Apolipoprotein D (apoD), a glycoprotein originally characterized as a component of the high density lipoprotein fraction of human plasma and known to be a member of the lipocalin protein superfamily, has been found in human tear fluid by Western blot analysis. Unlike serum it seems that in the tear fluid apoD exists mainly as a disulphide linked homodimer which is not associated with lecithin/cholesterol acyltransferase (LCAT) or apolipoprotein A-I (apo A-I). By reverse-transcription-PCR (RT-PCR) of mRNA extracted from a human lacrimal gland and use of specific primers we could demonstrate expression of the apoD gene in this tissue. The amplified cDNA was cloned and a subsequent sequence analysis confirmed the identity of apoD mRNA in the human lacrimal gland. These investigations indicate that the lacrimal gland is the site of synthesis of the tear fluid apoD. Although the physiological function of apoD is unknown, it has the ability to bind phospholipids, cholesterol and other small hydrophobic molecules. Therefore, this protein might interact with meibomian lipids present in human tear fluid and probably contribute to the surface spreading of these lipids or it may function as a clearance factor, protecting the cornea from harmful lipophilic molecules.

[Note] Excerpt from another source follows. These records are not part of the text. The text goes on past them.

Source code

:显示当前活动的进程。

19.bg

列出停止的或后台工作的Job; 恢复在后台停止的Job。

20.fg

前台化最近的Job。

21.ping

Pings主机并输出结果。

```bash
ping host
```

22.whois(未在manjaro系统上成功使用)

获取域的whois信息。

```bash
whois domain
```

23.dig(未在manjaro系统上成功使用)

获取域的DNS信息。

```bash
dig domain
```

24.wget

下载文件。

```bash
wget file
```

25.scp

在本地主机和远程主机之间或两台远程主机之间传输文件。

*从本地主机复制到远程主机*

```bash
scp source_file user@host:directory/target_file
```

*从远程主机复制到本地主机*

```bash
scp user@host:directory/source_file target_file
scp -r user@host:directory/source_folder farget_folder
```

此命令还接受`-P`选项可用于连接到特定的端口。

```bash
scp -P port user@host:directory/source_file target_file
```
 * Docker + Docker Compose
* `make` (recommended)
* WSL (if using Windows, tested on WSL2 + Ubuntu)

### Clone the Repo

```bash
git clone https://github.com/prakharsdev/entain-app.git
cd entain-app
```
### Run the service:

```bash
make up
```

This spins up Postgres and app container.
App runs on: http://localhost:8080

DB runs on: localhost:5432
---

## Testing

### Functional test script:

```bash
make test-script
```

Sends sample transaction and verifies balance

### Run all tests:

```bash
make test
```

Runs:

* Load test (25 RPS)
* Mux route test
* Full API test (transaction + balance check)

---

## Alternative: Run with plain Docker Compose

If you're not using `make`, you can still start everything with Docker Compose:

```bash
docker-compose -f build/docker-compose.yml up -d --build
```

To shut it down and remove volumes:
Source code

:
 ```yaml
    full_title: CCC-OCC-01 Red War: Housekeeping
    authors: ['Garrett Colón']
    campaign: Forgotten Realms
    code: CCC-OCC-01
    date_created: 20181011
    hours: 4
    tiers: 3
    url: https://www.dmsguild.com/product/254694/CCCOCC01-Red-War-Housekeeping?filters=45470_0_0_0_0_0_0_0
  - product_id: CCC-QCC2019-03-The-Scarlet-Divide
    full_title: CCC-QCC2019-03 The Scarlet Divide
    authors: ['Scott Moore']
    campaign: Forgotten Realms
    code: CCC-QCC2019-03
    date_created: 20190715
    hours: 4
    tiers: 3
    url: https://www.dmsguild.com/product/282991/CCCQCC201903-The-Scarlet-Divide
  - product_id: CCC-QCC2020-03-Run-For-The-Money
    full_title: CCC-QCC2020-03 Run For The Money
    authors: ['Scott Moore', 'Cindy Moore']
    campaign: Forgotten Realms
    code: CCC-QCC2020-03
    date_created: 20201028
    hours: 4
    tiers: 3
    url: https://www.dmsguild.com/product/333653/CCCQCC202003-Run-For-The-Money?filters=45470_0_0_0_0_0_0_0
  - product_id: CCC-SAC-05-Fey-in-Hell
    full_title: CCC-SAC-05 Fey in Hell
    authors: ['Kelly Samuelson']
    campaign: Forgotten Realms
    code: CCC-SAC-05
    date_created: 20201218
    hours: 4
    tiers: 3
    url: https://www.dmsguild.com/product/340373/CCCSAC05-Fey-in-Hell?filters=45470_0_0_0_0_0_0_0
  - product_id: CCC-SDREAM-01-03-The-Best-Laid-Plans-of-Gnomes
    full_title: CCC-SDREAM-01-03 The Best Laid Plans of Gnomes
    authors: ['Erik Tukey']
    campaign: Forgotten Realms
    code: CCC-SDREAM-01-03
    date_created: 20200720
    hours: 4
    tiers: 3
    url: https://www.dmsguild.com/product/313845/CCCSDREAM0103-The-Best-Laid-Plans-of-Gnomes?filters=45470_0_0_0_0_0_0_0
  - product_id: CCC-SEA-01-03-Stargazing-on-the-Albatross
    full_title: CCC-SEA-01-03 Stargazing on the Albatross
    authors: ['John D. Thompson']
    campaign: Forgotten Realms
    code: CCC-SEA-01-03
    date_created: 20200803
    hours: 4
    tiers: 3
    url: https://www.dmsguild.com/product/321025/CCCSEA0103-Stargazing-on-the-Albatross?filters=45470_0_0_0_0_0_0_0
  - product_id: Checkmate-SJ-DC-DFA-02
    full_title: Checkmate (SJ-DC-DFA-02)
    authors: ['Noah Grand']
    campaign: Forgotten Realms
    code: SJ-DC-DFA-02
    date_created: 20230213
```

Tear lipocalins bind a broad array of lipid ligands

To identify the native ligands of tear lipocalins, tear proteins were separated by size exclusion chromatography and the lipid content in the major protein fractions identified. Lipids extracted from native tears and purified tear lipocalins comigrated with fatty acids, fatty alcohols, phospholipids, glycolipids, and cholesterol on thin layer chromatograms. Abundant stearic and palmitic acids as well as cholesterol, and lesser amounts of lauric acid were specifically identified in extracts of purified lipocalins by gas chromatography-mass spectroscopy. A preliminary study of the ligand-protein interaction was carried out using nitroxide spin-labeled lipids.

Assignment of tear lipocalin gene to human chromosome 9q34-9qter

We assigned the gene for tear lipocalin to the long arm of human chromosome 9. Polyadenylated RNA was extracted from lacrimal gland. The coding region for tear lipocalin was amplified, sequenced and used to probe a panel of somatic cell hybrid DNA by Southern blot analysis. Regional mapping was accomplished by probing a panel of subfragments of the indicated chromosome. Restriction of genomic DNA with EcoRI failed to reveal any bands corresponding to the human tear lipocalin gene in mouse-human hybrids all of which lack chromosome 9. Southern blot analysis of human-hamster hybrids demonstrated a human 5.6 kb TaqI restriction fragment that segregated to the q34-qter region of chromosome 9 and assigned the gene for tear lipocalin to this region. Structurally homologous proteins of the lipocalin family, human placental protein 14, human alpha 1 microglobulin, and human brain prostaglandin synthase, have been mapped to this region. We suggest that the gene for tear lipocalin is part of an important lipocalin superfamily gene cluster on chromosome 9 within band q34.